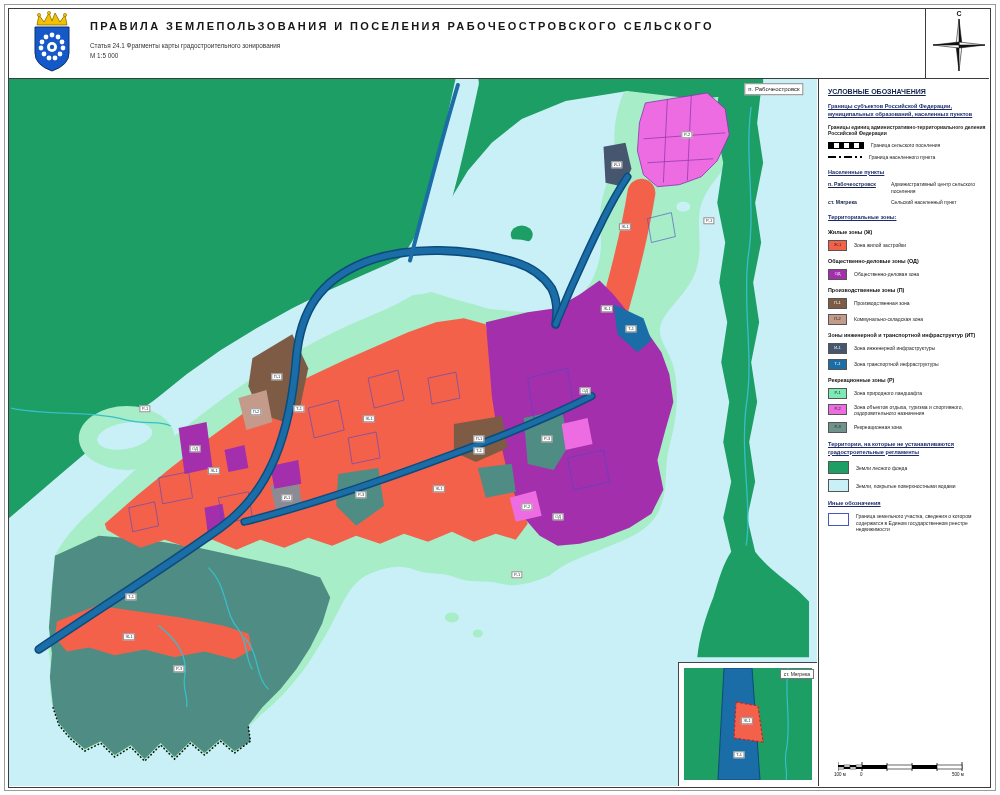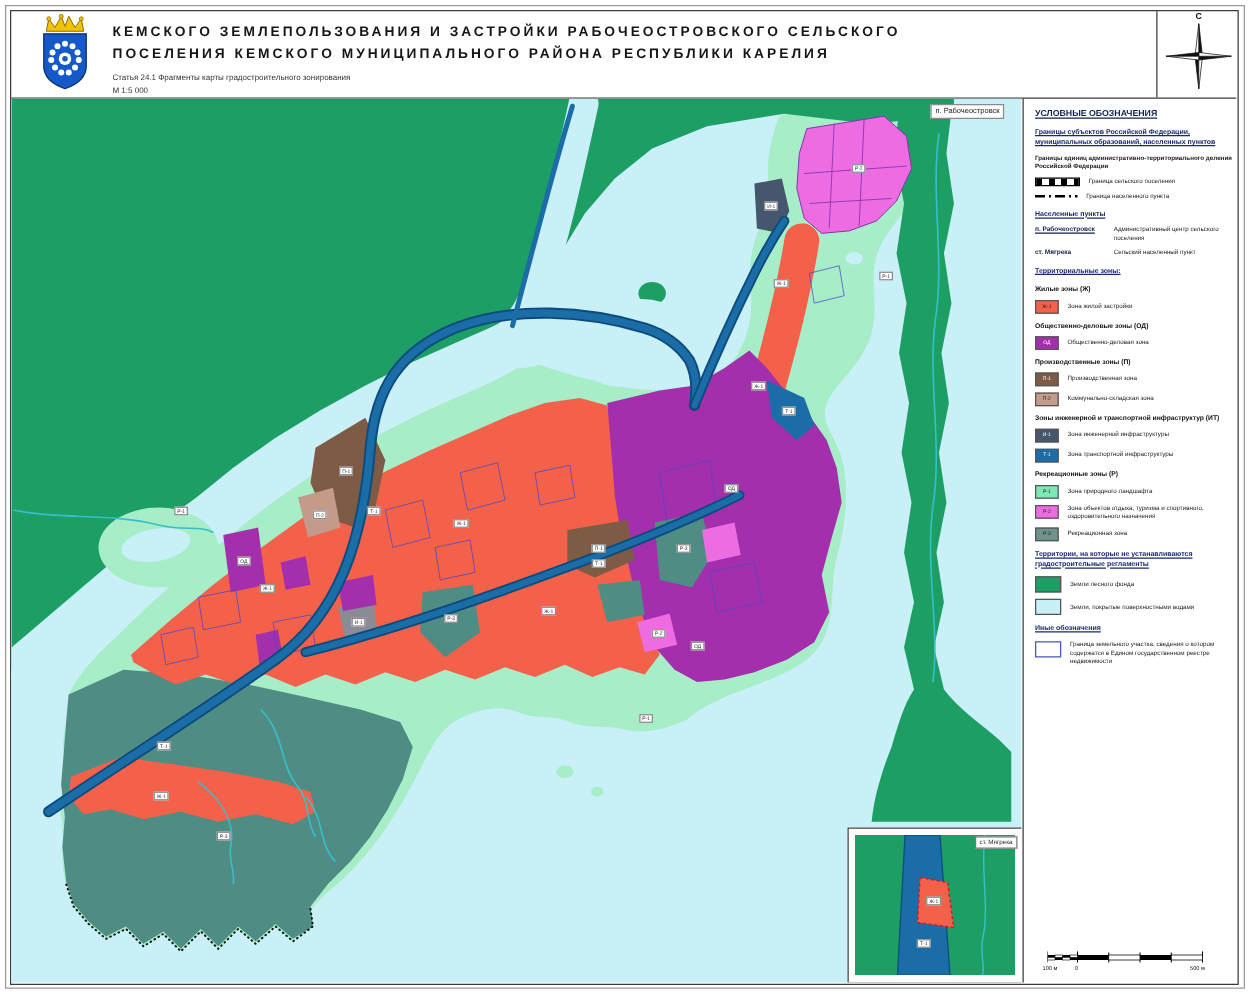--- a/index.html
+++ b/index.html
@@ -90,7 +90,7 @@
   </div>
   <div class="hdr-text">
     <div class="hdr-title">
-      <div>КЕМСКОГО ЗЕМЛЕПОЛЬЗОВАНИЯ И ЗАСТРОЙКИ РАБОЧЕОСТРОВСКОГО СЕЛЬСКОГО</div>
+      <div>ПРАВИЛА ЗЕМЛЕПОЛЬЗОВАНИЯ И ПОСЕЛЕНИЯ РАБОЧЕОСТРОВСКОГО СЕЛЬСКОГО</div>
       <div>ПОСЕЛЕНИЯ КЕМСКОГО МУНИЦИПАЛЬНОГО РАЙОНА РЕСПУБЛИКИ КАРЕЛИЯ</div>
     </div>
     <div class="hdr-sub">

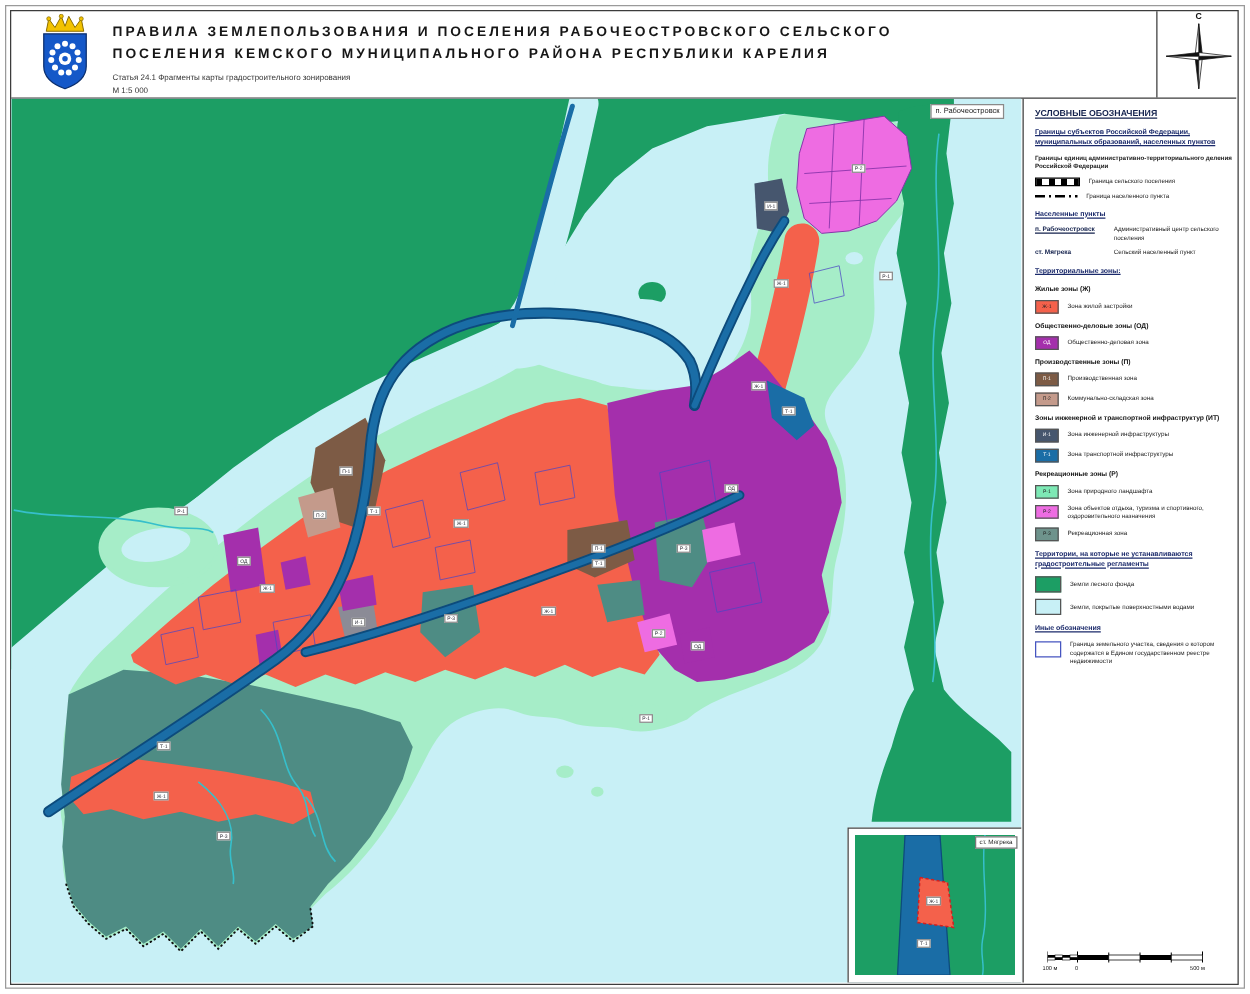--- a/index.html
+++ b/index.html
@@ -91,7 +91,6 @@
   <div class="hdr-text">
     <div class="hdr-title">
       <div>ПРАВИЛА ЗЕМЛЕПОЛЬЗОВАНИЯ И ПОСЕЛЕНИЯ РАБОЧЕОСТРОВСКОГО СЕЛЬСКОГО</div>
-      <div>ПОСЕЛЕНИЯ КЕМСКОГО МУНИЦИПАЛЬНОГО РАЙОНА РЕСПУБЛИКИ КАРЕЛИЯ</div>
     </div>
     <div class="hdr-sub">
       <div>Статья 24.1 Фрагменты карты градостроительного зонирования</div>

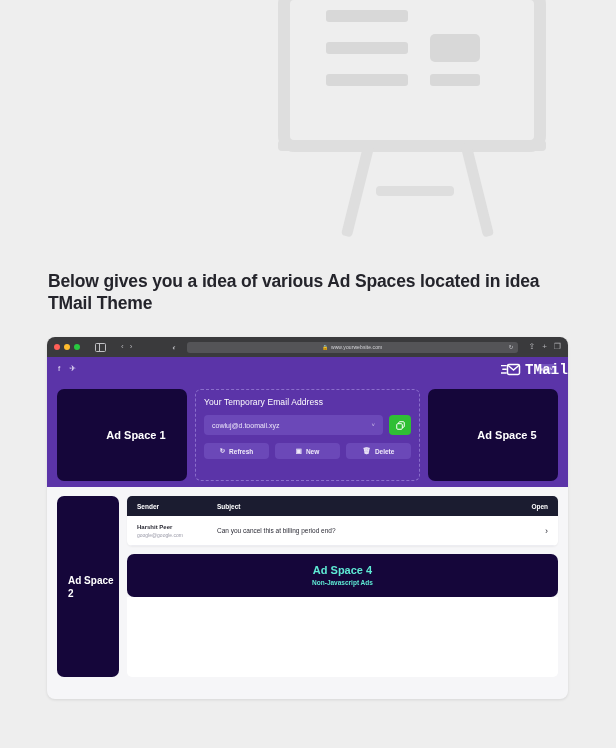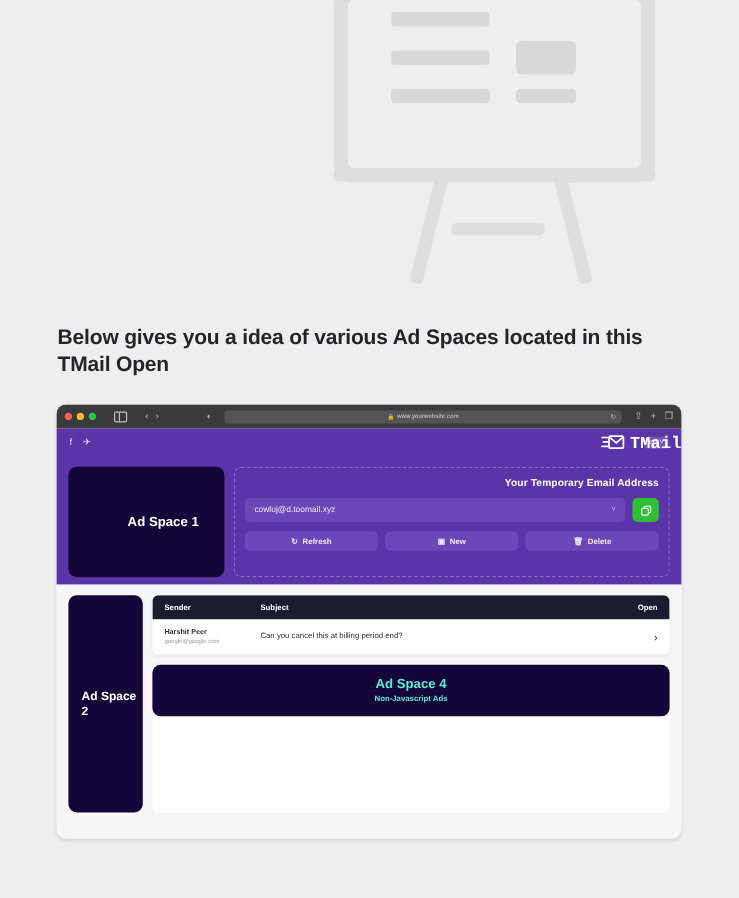--- a/index.html
+++ b/index.html
@@ -169,7 +169,7 @@
     <div class="leg-cross"></div>
   </div>
 
-  <div class="subtitle">Below gives you a idea of various Ad Spaces located in this TMail Open</div>
+  <div class="subtitle">Below gives you a idea of various Ad Spaces located in idea TMail Theme</div>
 
   <div class="browser">
 

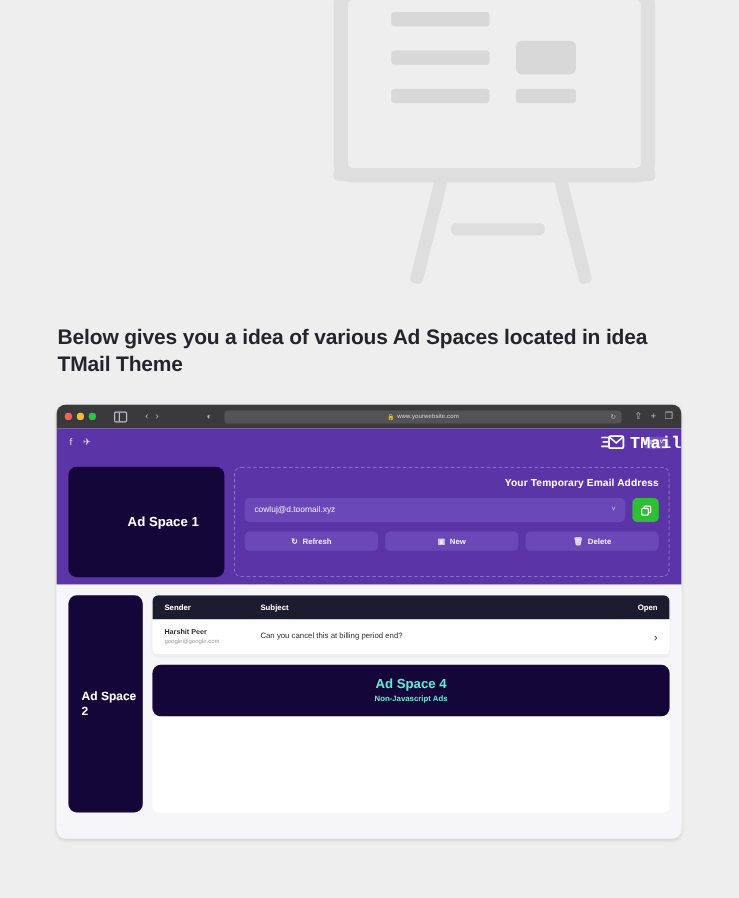--- a/index.html
+++ b/index.html
@@ -95,7 +95,7 @@
     padding:7px 8px 9px;box-sizing:border-box;min-height:92px;
   }
   .panel-title{
-    text-align:right;color:#fff;font-size:8.5px;font-weight:700;
+    text-align:left;color:#fff;font-size:8.5px;font-weight:400;
     letter-spacing:.1px;margin-bottom:8px;
   }
   .email-row{display:flex;gap:6px;align-items:center;}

***

*Exercise*:
Within the material above, show every line that includes "located".

*Your solution*:
-  <div class="subtitle">Below gives you a idea of various Ad Spaces located in this TMail Open</div>
+  <div class="subtitle">Below gives you a idea of various Ad Spaces located in idea TMail Theme</div>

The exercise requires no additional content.